### Text section
----------------
You never covered where to download nginx. This tutorial is missing a lot of pieces and is incomplete.

Good . Thank you.

After Doing All that… While I trying to access, It shows a message Your PHP installation appears to be missing the MySQL extension which is required by WordPress.

Just my 0.5 cents to solve issues when trying to crop images:

Error messages: “Image could not be processed. Please go back and try again.” “Crop error…”

Solution: yum --enablerepo=remi install php-gd.i686 yum --enablerepo=remi update

service php-fpm restart

Best regards, Tiago Lima

Fixed, my mistake.

Just my 0.5 cents: If you rename the database name and user name examples, I believe it will be more simple to understand:

CREATE DATABASE YourDataBaseName; Query OK, 1 row affected (0.00 sec)

Then we need to create the new user. You can replace the database, name, and password, with whatever you prefer: CREATE USER YourDataBaseUserName@localhost; Query OK, 0 rows affected (0.00 sec)

Set the password for your new user: SET PASSWORD FOR YourDataBaseUserName@localhost= PASSWORD(“YourDataBaseUserNamePassword”); Query OK, 0 rows affected (0.00 sec)

Finish up by granting all privileges to the new user. Without this command, the wordpress installer will not be able to start up: GRANT ALL PRIVILEGES ON YourDataBaseName.* TO YourDataBaseUserName@localhost IDENTIFIED BY ‘YourDataBaseUserNamePassword’; Query OK, 0 rows affected (0.00 sec)

Thanks.

Hi Kamal,

I received this error:

"Can’t select database We were able to connect to the database server (which means your username and password is okay) but not able to select the wp******* database.

Are you sure it exists? Does the user user have permission to use the wp database? On some systems the name of your database is prefixed with your username, so it would be like username_wp*****. Could that be the problem?"

Any idea?

@SaM5246: Try running these commands: <pre>sudo usermod -a -G www-data myusername sudo chmod -R g+rw /var/www sudo chown -R myusername:myusername /var/www</pre>

If anyone on the web is reading this I ask you for the sake of humanity please create a proper wordpress tutorial with how to set up users and permissions

You can follow the above tutorial and you can’t install any plugins from the backend of wordpress which is very convenient

I shouldn’t have to chmod 777 everything just to get wordpress to work, I know it’s my own fault I’m not an advanced user with linux but if someone could guide us that would be great!
----------------
### Dataset content
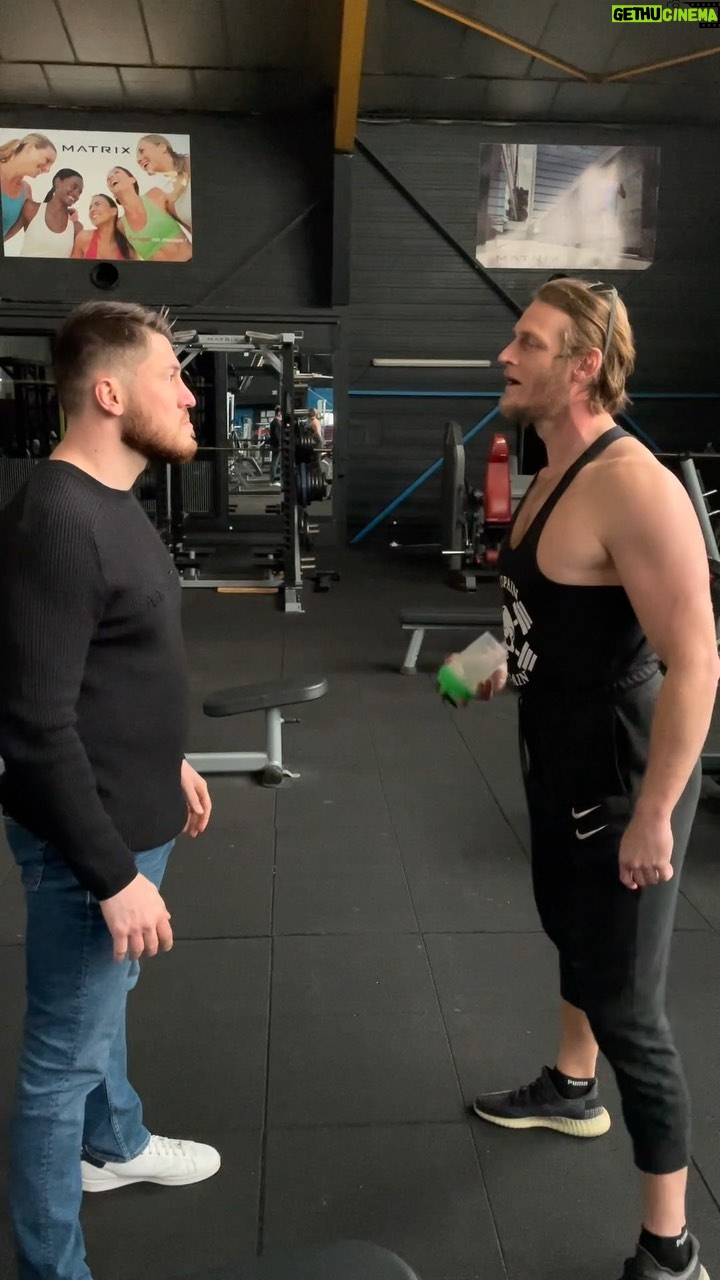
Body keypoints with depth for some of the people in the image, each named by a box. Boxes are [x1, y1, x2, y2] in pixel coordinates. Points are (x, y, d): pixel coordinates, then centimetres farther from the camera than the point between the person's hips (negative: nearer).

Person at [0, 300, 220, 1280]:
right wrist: (113, 874, -22)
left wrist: (168, 760, 22)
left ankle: (114, 1144, 53)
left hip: (130, 818, 10)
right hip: (87, 842, -10)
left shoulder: (111, 501, 7)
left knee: (105, 1002, 29)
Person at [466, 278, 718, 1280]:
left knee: (626, 1005, 1)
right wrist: (508, 668, 16)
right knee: (573, 931, 28)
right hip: (560, 764, 10)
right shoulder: (555, 475, 6)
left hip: (621, 780, -10)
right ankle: (574, 1091, 55)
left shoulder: (635, 489, -25)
----------------
### Assigned task
In the comments, which service is restarted as part of the fix for the image cropping errors? The material above is separate from the comments and unrelated to them.

### Task output
php-fpm